St. Barbara: Decapitation of Barbara
Border: Barbara Before Her Tower

Hours of Henry VIII, in Latin
Illuminated by Jean Poyer

France, Tours
ca. 1500
256 x 180 mm

The Dannie and Hettie Heineman Collection; deposited in 1962, given in 1977

MS H.8 (fol. 190v)
Item description: 

Illuminated around 1500 by the artist Jean Poyer, The Hours of Henry VIII receives its name from the possible but unproven eighteenth-century tradition that holds King Henry of England once owned this splendid manuscript. By following the simple instructions, you can explore every painting of this Renaissance masterpiece and learn how Books of Hours helped their readers to pray.
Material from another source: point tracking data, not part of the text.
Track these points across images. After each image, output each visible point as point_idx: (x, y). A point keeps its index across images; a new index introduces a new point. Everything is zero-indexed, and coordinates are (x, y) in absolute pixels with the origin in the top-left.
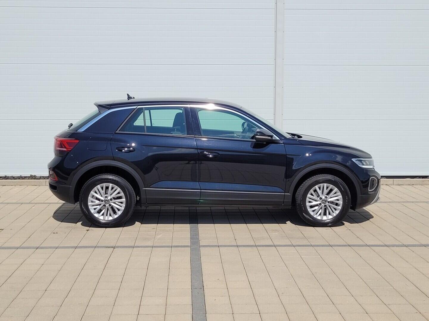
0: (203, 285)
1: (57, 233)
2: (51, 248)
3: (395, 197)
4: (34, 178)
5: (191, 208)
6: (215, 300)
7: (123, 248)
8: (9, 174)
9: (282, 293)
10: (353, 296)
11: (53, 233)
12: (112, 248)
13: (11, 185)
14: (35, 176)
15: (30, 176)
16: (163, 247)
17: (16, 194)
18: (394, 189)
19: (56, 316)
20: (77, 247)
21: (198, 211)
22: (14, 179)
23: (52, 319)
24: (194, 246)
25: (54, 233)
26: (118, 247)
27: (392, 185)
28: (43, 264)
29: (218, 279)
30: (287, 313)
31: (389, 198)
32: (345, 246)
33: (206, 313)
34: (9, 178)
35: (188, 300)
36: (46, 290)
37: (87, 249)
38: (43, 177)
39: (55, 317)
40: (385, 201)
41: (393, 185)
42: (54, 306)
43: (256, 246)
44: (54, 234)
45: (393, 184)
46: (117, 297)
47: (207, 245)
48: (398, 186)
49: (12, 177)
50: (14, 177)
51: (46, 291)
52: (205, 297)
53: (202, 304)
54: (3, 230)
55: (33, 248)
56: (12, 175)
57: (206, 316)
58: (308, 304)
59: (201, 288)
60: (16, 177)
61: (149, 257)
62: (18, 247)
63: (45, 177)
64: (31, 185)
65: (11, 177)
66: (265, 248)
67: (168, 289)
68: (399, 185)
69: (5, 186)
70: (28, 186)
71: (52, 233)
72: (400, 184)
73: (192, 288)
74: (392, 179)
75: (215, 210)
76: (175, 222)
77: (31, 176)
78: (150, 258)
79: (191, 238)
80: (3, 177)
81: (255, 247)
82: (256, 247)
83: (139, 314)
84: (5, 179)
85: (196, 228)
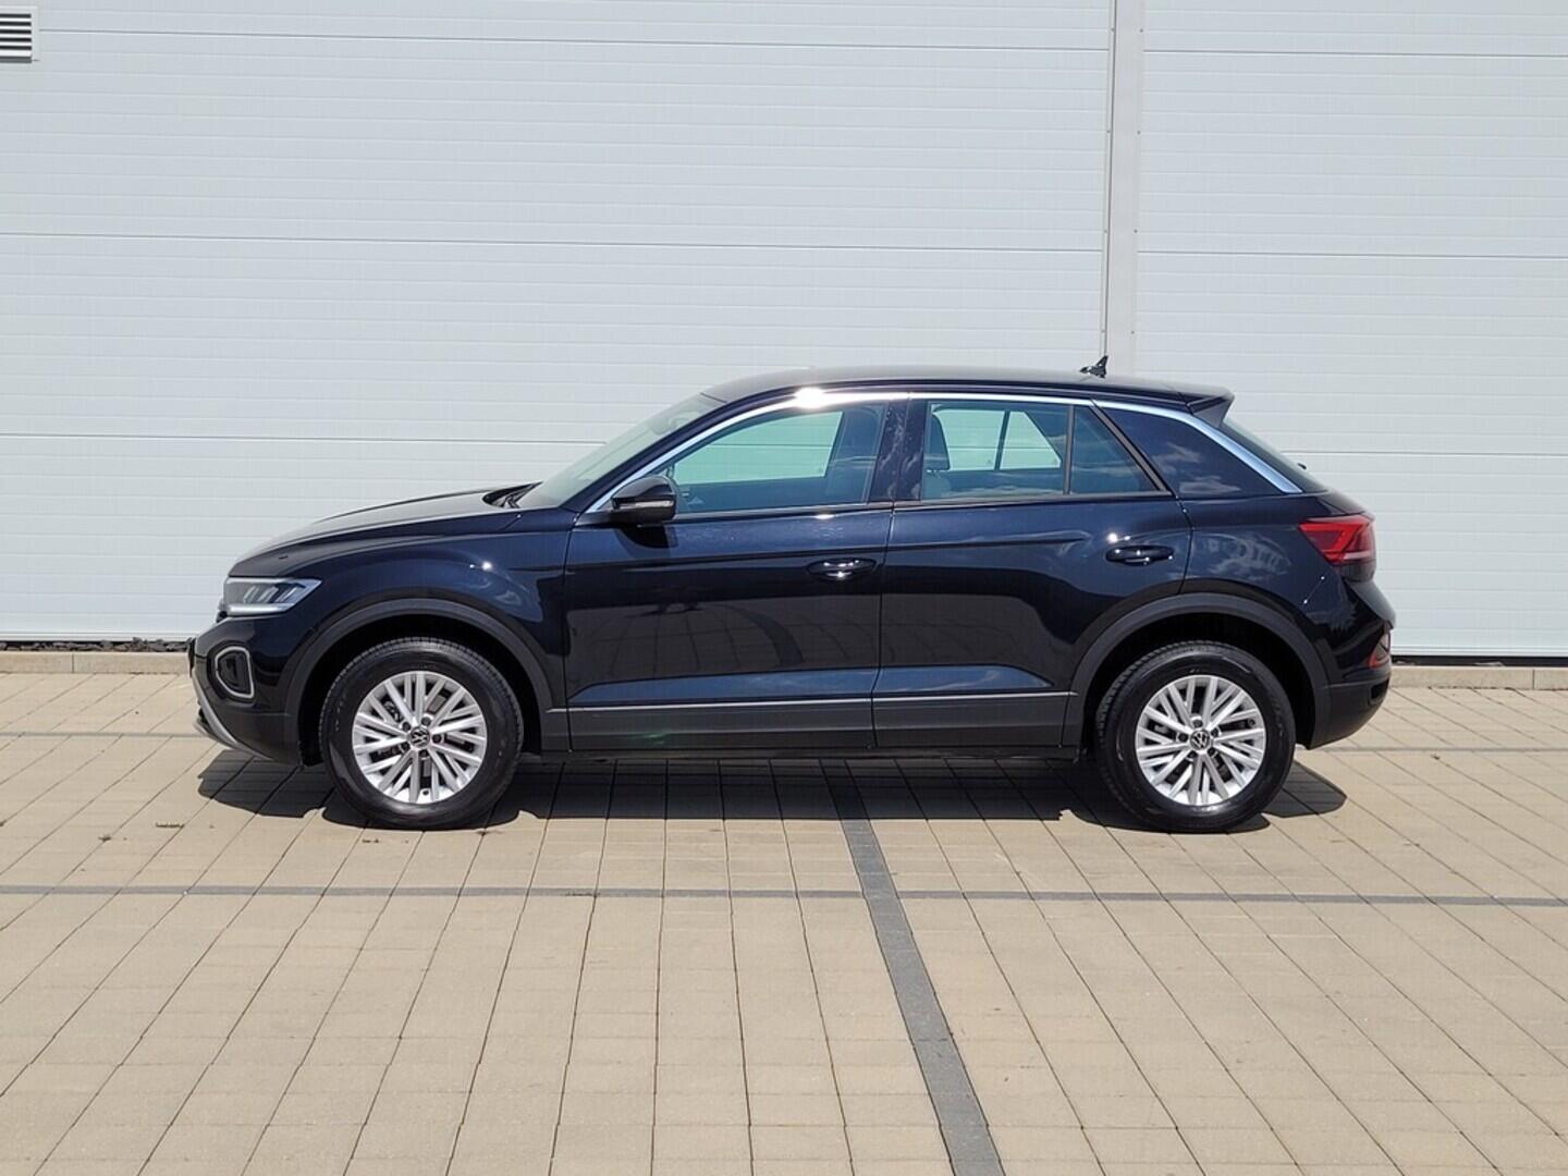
0: (948, 1028)
1: (377, 841)
2: (370, 891)
3: (1552, 732)
5: (853, 761)
6: (1006, 1080)
7: (626, 895)
8: (148, 634)
9: (1238, 1062)
10: (1490, 1075)
11: (364, 841)
12: (589, 895)
13: (163, 673)
16: (768, 896)
17: (188, 703)
18: (1538, 703)
19: (462, 1127)
20: (461, 889)
21: (855, 772)
22: (168, 651)
23: (453, 1134)
24: (877, 893)
25: (368, 841)
26: (608, 893)
27: (1527, 689)
28: (361, 949)
29: (997, 1010)
30: (1272, 1129)
31: (1530, 734)
32: (1415, 900)
33: (987, 1125)
34: (152, 646)
35: (910, 1078)
36: (400, 1037)
37: (500, 897)
39: (459, 1129)
40: (1521, 746)
41: (1533, 688)
42: (446, 1092)
43: (1098, 897)
45: (1531, 686)
46: (656, 1064)
47: (922, 889)
48: (1551, 692)
49: (159, 641)
50: (166, 644)
51: (403, 1041)
52: (967, 1069)
53: (964, 1095)
54: (182, 826)
55: (309, 891)
56: (159, 637)
57: (989, 1134)
58: (1338, 1099)
59: (945, 1040)
60: (173, 642)
61: (730, 930)
62: (254, 888)
65: (152, 642)
66: (1130, 903)
67: (827, 1040)
68: (1554, 690)
69: (140, 676)
71: (361, 841)
72: (1556, 687)
73: (911, 1039)
74: (1530, 669)
75: (918, 768)
76: (782, 808)
78: (732, 932)
79: (859, 866)
80: (128, 642)
81: (1093, 898)
82: (1099, 900)
83: (752, 1122)
84: (133, 651)
85: (867, 830)
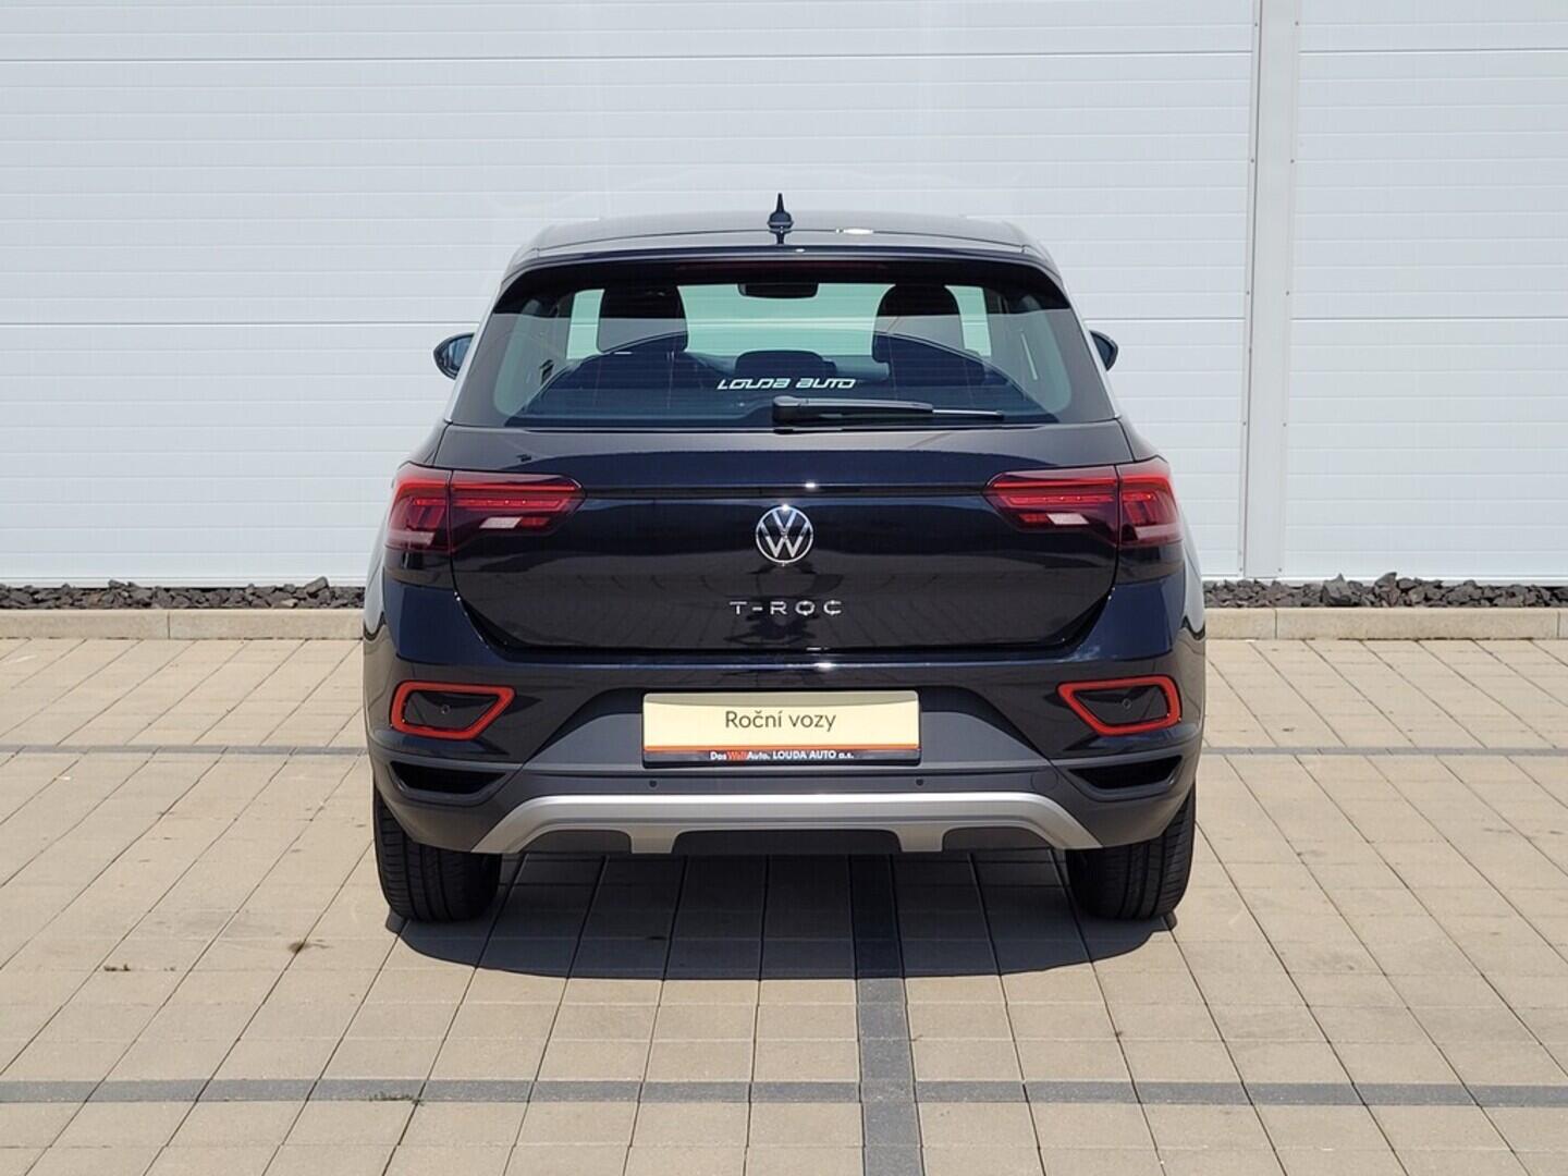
4: (126, 594)
11: (107, 969)
14: (130, 585)
15: (107, 586)
25: (114, 970)
38: (167, 590)
44: (110, 973)
63: (175, 589)
64: (101, 638)
70: (85, 641)
77: (114, 587)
Books of Hours contain more or less standard texts—Calendar, Gospel Lessons, Hours of the Virgin, Hours of the Cross, Hours of the Holy Spirit, Penitential Psalms with Litany, Office of the Dead, and Suffrages—as well as a number of common accessory prayers. Based on the frequency and variety of added devotions, it appears that scribes included these for owners who wished to personalize their prayer books.

Page description: 

St. Barbara: Decapitation of Barbara
Border: Barbara Before Her Tower (fol. 190v)

Legend has it that Barbara was the daughter of an Eastern governor, Dioscurus of Heliopolis, who imprisoned her in a two-windowed tower so that no man could see her. Seeking religious fulfillment she wrote to the Church father Origen (ca. 185–ca. 254), who sent his disciple Valentine to instruct her. Disguised as her doctor, he gained access to the tower and eventually baptized her.
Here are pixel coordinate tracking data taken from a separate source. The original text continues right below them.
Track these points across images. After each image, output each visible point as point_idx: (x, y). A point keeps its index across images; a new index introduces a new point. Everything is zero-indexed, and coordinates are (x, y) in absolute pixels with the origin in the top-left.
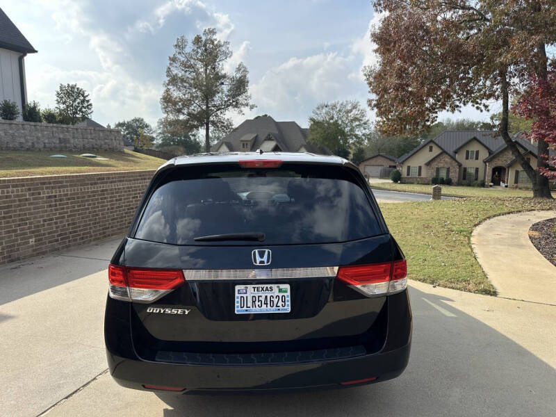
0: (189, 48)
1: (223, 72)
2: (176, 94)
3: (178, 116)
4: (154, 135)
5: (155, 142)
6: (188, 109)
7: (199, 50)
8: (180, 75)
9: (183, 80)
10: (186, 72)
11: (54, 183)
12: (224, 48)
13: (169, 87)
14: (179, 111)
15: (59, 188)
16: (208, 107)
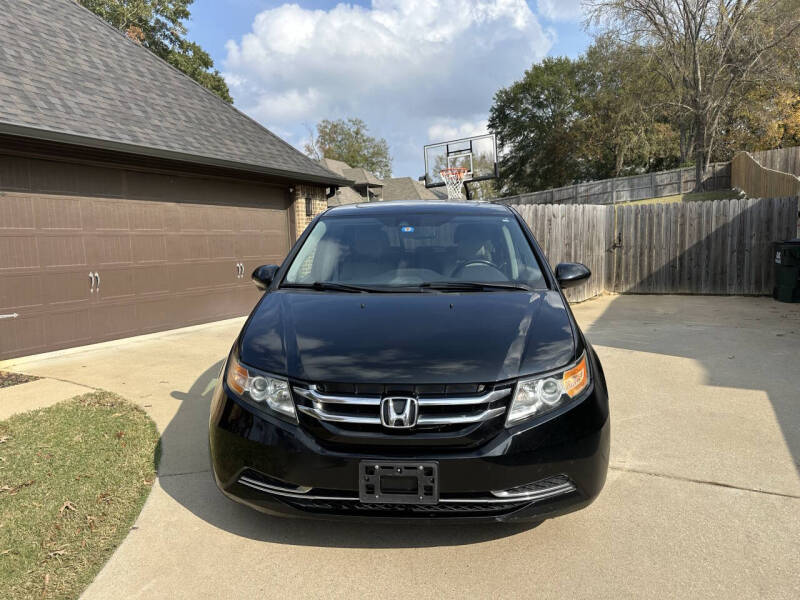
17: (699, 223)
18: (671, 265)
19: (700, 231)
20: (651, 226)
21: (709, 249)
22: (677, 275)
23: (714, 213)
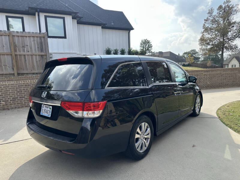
0: (215, 13)
1: (233, 21)
2: (207, 36)
3: (207, 46)
4: (200, 56)
5: (200, 60)
6: (212, 42)
7: (221, 12)
8: (210, 27)
9: (211, 29)
10: (213, 24)
12: (235, 8)
13: (204, 33)
14: (208, 44)
16: (224, 40)
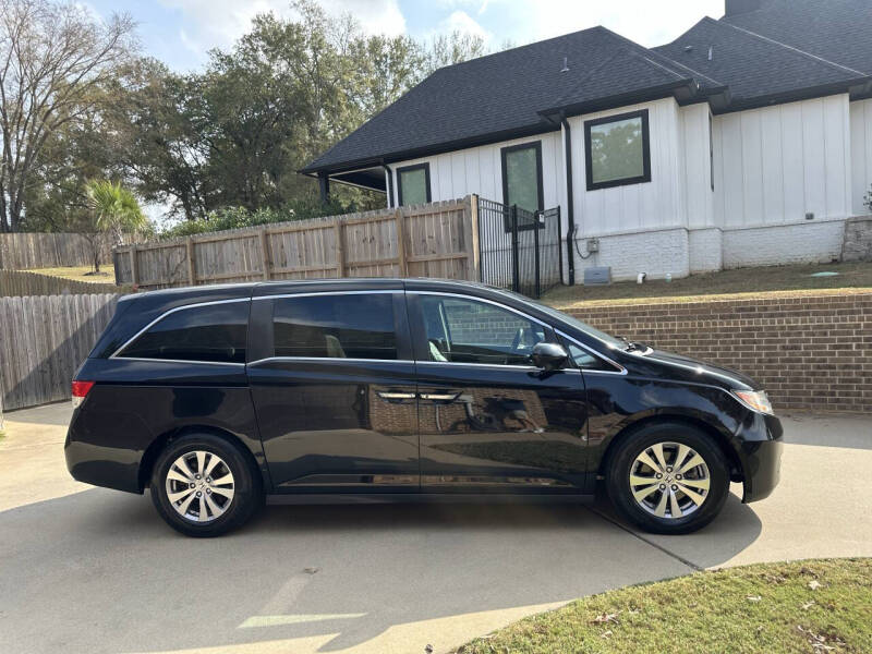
11: (651, 313)
15: (659, 320)
17: (64, 320)
18: (40, 371)
19: (66, 329)
20: (10, 324)
21: (76, 347)
22: (49, 382)
23: (77, 306)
Poyer depicted the two shepherds who saw Barbara fly up to a mountain, where they kept their sheep, and betrayed her. At their feet, their flock of sheep, through divine retribution, were transformed into insects. (Feast day: formerly December 4)

Dioscurus handed his daughter over to the Proconsul Marcian for torture, but she steadfastly refused to renounce Christianity. Out of anger and frustration, the governor dragged his daughter by the hair to the mountaintop and cut off her head.
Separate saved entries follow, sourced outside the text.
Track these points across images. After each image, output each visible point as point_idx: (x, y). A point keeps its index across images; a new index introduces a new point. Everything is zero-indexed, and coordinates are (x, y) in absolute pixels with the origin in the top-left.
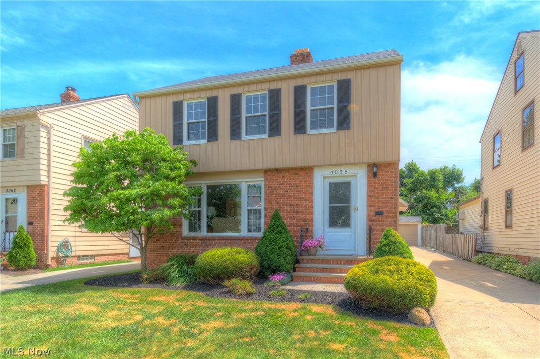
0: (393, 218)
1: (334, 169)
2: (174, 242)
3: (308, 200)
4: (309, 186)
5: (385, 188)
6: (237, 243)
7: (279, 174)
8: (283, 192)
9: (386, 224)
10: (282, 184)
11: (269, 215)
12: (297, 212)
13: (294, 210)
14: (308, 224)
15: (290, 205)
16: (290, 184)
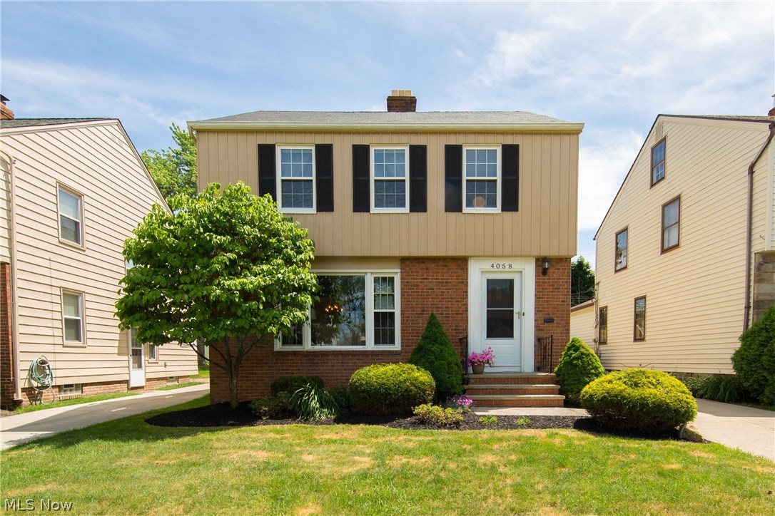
0: (564, 326)
1: (495, 262)
2: (260, 360)
3: (460, 301)
4: (463, 282)
5: (556, 289)
6: (361, 360)
7: (421, 265)
8: (426, 289)
9: (557, 333)
10: (425, 279)
11: (407, 320)
12: (446, 317)
13: (443, 314)
14: (460, 333)
15: (436, 308)
16: (437, 279)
When her father was away on a trip, Barbara had workmen add a third window—in honor of the Trinity—in her tower. Upon his return, she told her father that the three windows symbolized the Father, Son, and Holy Spirit, who had illuminated her. Furious, Dioscurus forced her to take refuge at the top of her tower, from which angels carried her away to a secret hiding place.